(Human pose pictures with coordinates)

......

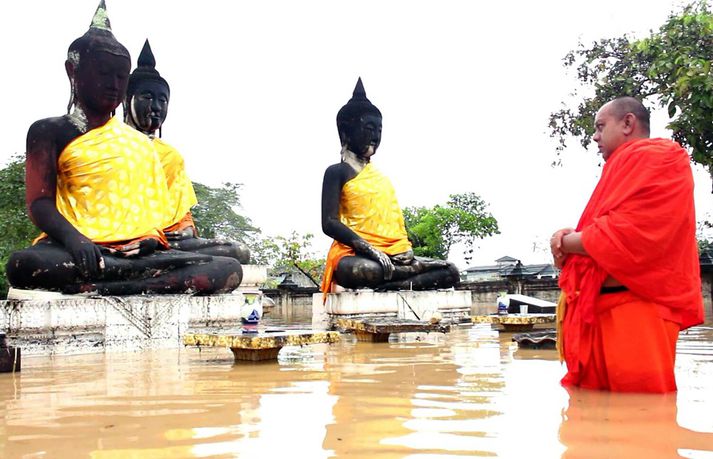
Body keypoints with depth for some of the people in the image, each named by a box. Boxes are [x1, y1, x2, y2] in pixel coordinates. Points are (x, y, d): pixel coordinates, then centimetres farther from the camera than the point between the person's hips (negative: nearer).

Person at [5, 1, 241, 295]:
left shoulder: (140, 142, 26)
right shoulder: (49, 132, 14)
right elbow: (40, 202, 1)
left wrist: (153, 239, -3)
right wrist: (71, 236, -22)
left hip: (137, 250, 4)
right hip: (78, 254, -4)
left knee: (229, 270, -23)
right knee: (24, 264, -39)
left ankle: (92, 289, -30)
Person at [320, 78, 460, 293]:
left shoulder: (382, 177, 24)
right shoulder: (337, 172, 4)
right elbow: (330, 223, -7)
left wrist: (405, 250, -1)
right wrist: (367, 248, -20)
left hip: (392, 257, 6)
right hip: (354, 257, -6)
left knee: (450, 272, -10)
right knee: (366, 271, -42)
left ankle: (388, 287, -23)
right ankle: (416, 277, -16)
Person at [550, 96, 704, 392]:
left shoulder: (658, 159, -6)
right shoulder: (625, 169, 25)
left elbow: (625, 236, -18)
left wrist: (565, 241, -3)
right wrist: (569, 239, 2)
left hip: (633, 312, -10)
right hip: (600, 310, 10)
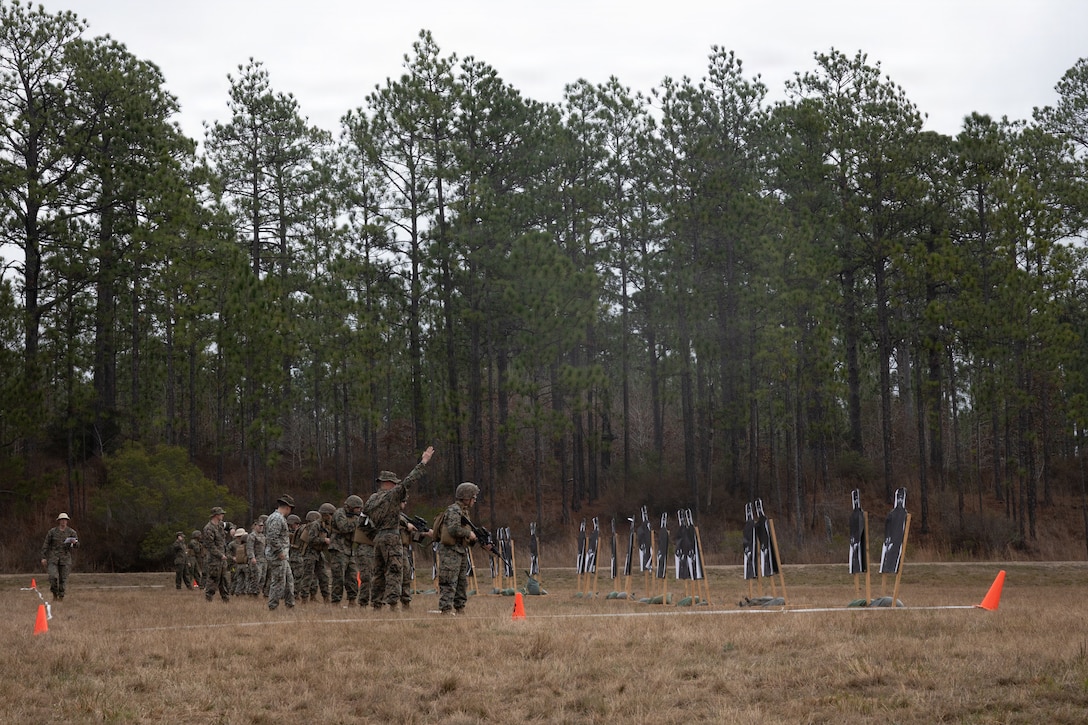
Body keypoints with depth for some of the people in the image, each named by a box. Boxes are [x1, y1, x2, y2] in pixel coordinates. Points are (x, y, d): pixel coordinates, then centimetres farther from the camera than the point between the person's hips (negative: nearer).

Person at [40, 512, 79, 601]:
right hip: (53, 557, -1)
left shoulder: (71, 532, 1)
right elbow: (46, 545, 4)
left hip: (65, 558, 1)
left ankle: (61, 597, 11)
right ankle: (55, 594, 5)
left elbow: (77, 544, -2)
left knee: (63, 579, -1)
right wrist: (43, 557, -2)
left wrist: (74, 542, -27)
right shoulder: (52, 531, 2)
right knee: (53, 576, -16)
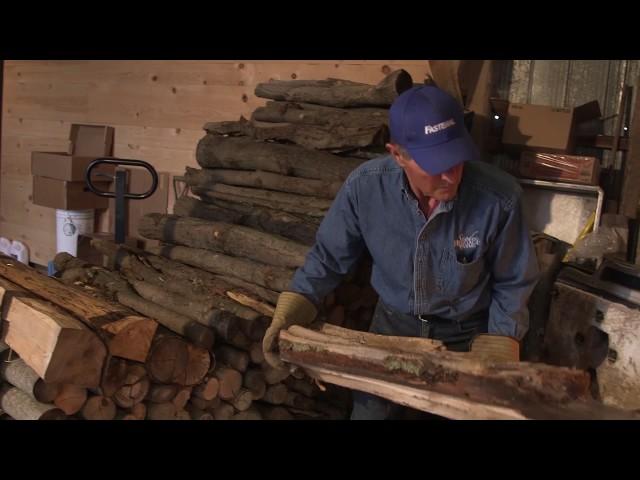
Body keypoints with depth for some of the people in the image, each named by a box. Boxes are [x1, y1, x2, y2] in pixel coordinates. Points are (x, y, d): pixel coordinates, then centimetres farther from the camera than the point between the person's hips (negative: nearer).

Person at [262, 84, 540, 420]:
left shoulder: (500, 198, -29)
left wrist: (498, 348, -14)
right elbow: (329, 256, -8)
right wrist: (292, 310, -18)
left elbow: (513, 282, -11)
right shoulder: (364, 187, -26)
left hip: (467, 331, -1)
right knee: (368, 410, 15)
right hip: (394, 320, 2)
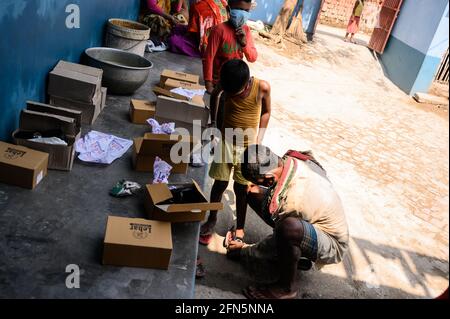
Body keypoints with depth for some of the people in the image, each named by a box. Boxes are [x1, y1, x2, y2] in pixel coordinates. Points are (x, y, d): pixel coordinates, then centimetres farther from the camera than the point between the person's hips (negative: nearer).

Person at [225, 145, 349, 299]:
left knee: (289, 227, -43)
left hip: (332, 246, -9)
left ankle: (287, 286, -13)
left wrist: (243, 250, -4)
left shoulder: (293, 200, -36)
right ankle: (295, 254, 8)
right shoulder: (292, 160, -15)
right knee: (253, 194, -1)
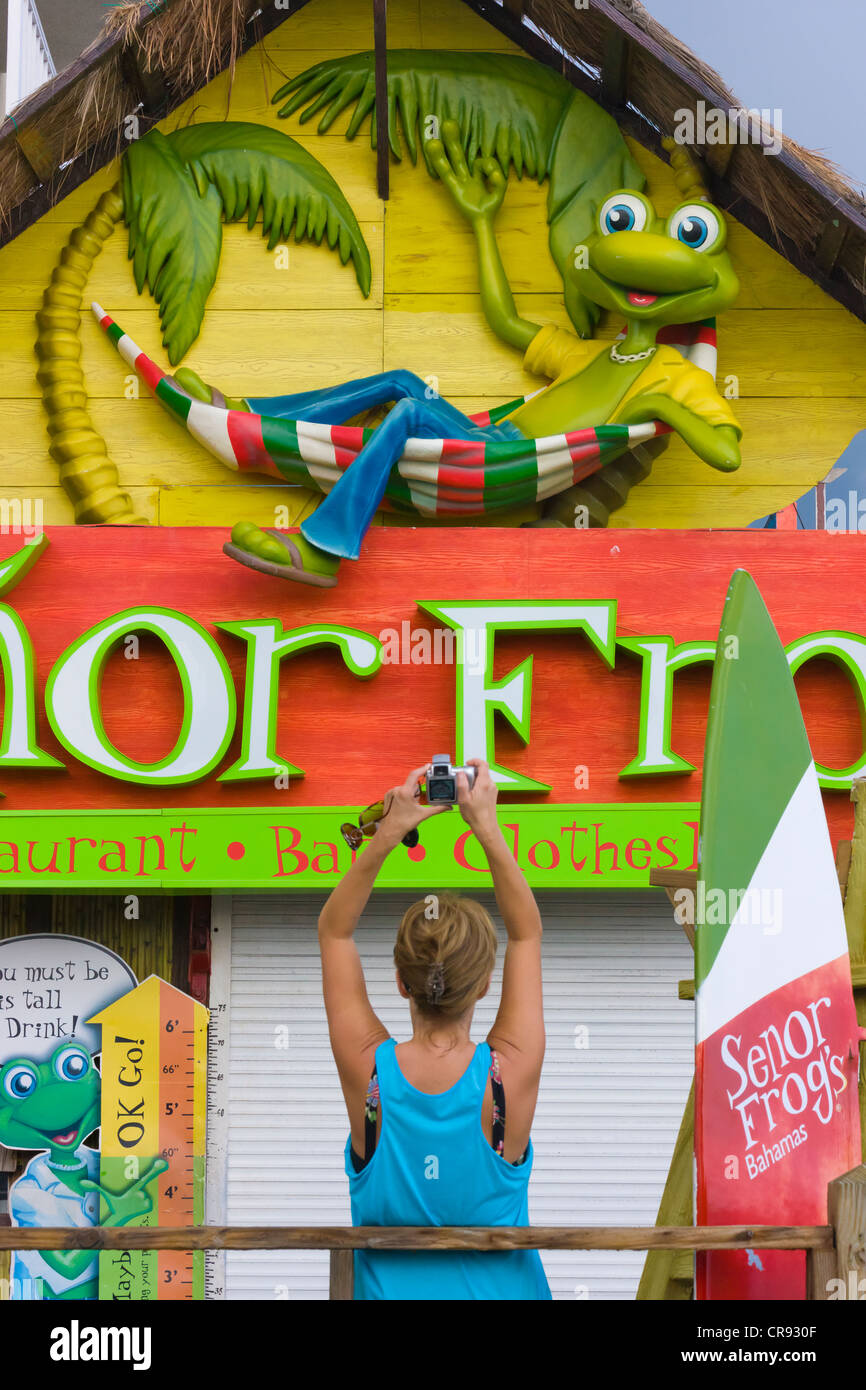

......

-- TASK STATEMENT --
Copy every item above word for word, omitting the pictures.

-- FINISHED EXERCISE --
Body keypoints with depth for some of the people in the image, each named by a box. Boxes are [x1, y1, x2, y2] in pixel coordinates. Points are (x, y, d): pixel coordinates, then centimetres farther from the camera than the point between the person's hips (negative: nearer).

Person at [5, 1, 241, 295]:
left shoulder: (140, 142, 26)
right shoulder: (49, 132, 14)
right elbow: (40, 202, 1)
left wrist: (153, 239, -3)
right wrist: (71, 236, -22)
left hip: (137, 250, 4)
right hip: (78, 254, -4)
left knee: (229, 270, -23)
right knee: (24, 264, -39)
left ankle: (92, 289, -30)
Person at [320, 78, 460, 293]:
left shoulder: (382, 177, 24)
right shoulder: (337, 172, 4)
right elbow: (330, 223, -7)
left wrist: (405, 250, -1)
right wrist: (367, 248, -20)
left hip: (392, 257, 6)
right hip: (354, 257, -6)
left knee: (450, 272, -10)
right knee: (366, 271, -42)
left ankle: (388, 287, -23)
right ankle: (416, 277, -16)
Person at [550, 96, 704, 392]:
left shoulder: (658, 159, -6)
right shoulder: (625, 169, 25)
left elbow: (625, 236, -18)
left wrist: (565, 241, -3)
right wrist: (569, 239, 2)
left hip: (633, 312, -10)
right hip: (600, 310, 10)
Body keypoints with depth for some of the people in the image, each named by a box. Boxes are [x1, y1, x2, y2] in pixel coordinates. Points are (x, y, d): pixel coordinates, then centimetres farther from the camera than the point between the person's hips (negative: nearer).

Person at [40, 512, 79, 601]:
right hip: (53, 557, -1)
left shoulder: (71, 532, 1)
right elbow: (46, 545, 4)
left hip: (65, 558, 1)
left ankle: (61, 597, 11)
right ankle: (55, 594, 5)
left elbow: (77, 544, -2)
left knee: (63, 579, -1)
right wrist: (43, 557, -2)
left wrist: (74, 542, -27)
right shoulder: (52, 531, 2)
right knee: (53, 576, -16)
Body keypoints with depth for some of the people in the image, each named by a box. Boxes are [x1, y1, x2, y2] in pixel coordinates. Points are (x, y, d): pixel coordinates, then centimetres farther from the camera than the point between the person's hips (negative: nearer).

Person at [262, 84, 540, 420]:
left shoulder: (500, 198, -29)
left wrist: (498, 348, -14)
right elbow: (329, 256, -8)
right wrist: (292, 310, -18)
left elbow: (513, 282, -11)
right shoulder: (364, 187, -26)
left hip: (467, 331, -1)
right knee: (368, 410, 15)
right hip: (394, 320, 2)
Body keypoints with depth for some of the people in the image, each named by a box. Boxes are [x1, y1, x2, y2] in pixel coordinates. Points are (x, y, d): pixel coordinates, then centimetres farther from the camera than the point between the person's hips (negative: nearer).

Person at [225, 145, 349, 299]:
left knee: (289, 227, -43)
left hip: (332, 246, -9)
left ankle: (287, 286, -13)
left wrist: (243, 250, -4)
left shoulder: (293, 200, -36)
right ankle: (295, 254, 8)
right shoulder: (292, 160, -15)
right knee: (253, 194, -1)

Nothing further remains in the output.